Dual output at each step: the walker should carry two notebooks (or two sheets of a spreadsheet) and capture entries in both as they go — one equipment instance observed produces one row in each notebook. Reconciliation between the two outputs happens at the end of the walk, not during it. If reconciliation reveals mismatches (a machine shows up in the protocol survey but not the hierarchy, or vice versa), that's a walker error to chase down, not a data difference to split the difference on.
Open questions for the survey itself
- Who owns the survey? The OtOpcUa workstream lead, a dedicated discovery resource, or a rotating responsibility across site automation engineers? TBD.
- Deadline. Year 1 OtOpcUa work cannot scope the core driver library without this survey — it's a Year 1 prerequisite. Aim to complete at least steps 1–3 (System Platform / Ignition / ScadaBridge walks) within the first quarter of Year 1 so core driver library build can start by quarter 2. Interview-driven gap-filling can extend through the rest of Year 1 in parallel with core driver build.
- How often is this file reviewed after Year 1? Recommended: quarterly during Year 1 (active discovery), annually thereafter (to catch drift from new equipment purchases).
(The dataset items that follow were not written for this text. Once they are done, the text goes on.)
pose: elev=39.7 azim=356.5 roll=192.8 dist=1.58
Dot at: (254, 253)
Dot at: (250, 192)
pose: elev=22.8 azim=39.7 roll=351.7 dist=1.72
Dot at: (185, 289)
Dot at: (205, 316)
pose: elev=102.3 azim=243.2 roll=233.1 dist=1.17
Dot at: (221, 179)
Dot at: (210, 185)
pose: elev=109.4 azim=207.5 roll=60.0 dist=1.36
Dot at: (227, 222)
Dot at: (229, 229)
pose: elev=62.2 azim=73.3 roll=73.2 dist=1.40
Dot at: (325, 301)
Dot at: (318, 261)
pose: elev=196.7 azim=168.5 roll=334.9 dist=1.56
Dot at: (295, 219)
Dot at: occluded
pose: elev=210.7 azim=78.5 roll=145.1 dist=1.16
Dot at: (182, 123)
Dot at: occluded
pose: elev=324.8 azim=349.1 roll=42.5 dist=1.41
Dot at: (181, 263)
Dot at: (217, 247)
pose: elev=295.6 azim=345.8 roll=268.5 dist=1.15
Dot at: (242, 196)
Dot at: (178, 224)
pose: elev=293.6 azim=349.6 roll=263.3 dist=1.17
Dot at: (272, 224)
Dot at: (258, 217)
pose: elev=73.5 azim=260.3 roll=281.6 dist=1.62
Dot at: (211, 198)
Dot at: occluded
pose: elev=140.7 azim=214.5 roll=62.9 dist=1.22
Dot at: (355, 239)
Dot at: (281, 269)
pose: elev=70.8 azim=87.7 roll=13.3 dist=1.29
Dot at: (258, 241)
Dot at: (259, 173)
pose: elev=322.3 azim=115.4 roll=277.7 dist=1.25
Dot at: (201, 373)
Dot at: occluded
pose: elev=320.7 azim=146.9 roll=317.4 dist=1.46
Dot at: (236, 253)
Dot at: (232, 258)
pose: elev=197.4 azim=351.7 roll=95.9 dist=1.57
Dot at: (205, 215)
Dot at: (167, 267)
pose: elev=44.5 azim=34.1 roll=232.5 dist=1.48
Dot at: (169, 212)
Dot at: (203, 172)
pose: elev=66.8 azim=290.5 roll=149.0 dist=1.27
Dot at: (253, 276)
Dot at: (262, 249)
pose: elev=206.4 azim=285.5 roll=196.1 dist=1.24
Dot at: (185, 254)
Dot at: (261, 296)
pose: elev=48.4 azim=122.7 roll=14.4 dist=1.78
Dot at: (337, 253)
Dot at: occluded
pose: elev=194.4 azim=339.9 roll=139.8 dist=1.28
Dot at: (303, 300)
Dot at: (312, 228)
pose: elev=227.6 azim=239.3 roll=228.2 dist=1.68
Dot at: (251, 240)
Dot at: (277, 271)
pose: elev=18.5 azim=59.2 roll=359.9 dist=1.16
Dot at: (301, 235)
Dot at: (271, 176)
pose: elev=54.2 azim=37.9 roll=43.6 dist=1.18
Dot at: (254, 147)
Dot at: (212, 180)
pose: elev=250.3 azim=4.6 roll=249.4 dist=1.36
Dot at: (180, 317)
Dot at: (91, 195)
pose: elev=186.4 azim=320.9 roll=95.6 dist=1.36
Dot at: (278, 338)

Add a row when a new equipment class shows up in the estate; do not remove rows when drivers ship.
- Relationship to Site Onboarding workstream. When a smaller site (Berlin, Winterthur, Jacksonville, …) is onboarded in Year 2, its equipment should be added to this file as part of the onboarding checklist — that way the core-vs-long-tail decision is re-evaluated as the estate grows.
- MTConnect. Modern CNCs often expose MTConnect as an alternative to FOCAS. If MTConnect coverage is broad enough, it may replace FOCAS as the CNC driver choice. Worth an explicit "is MTConnect in play here?" question during discovery.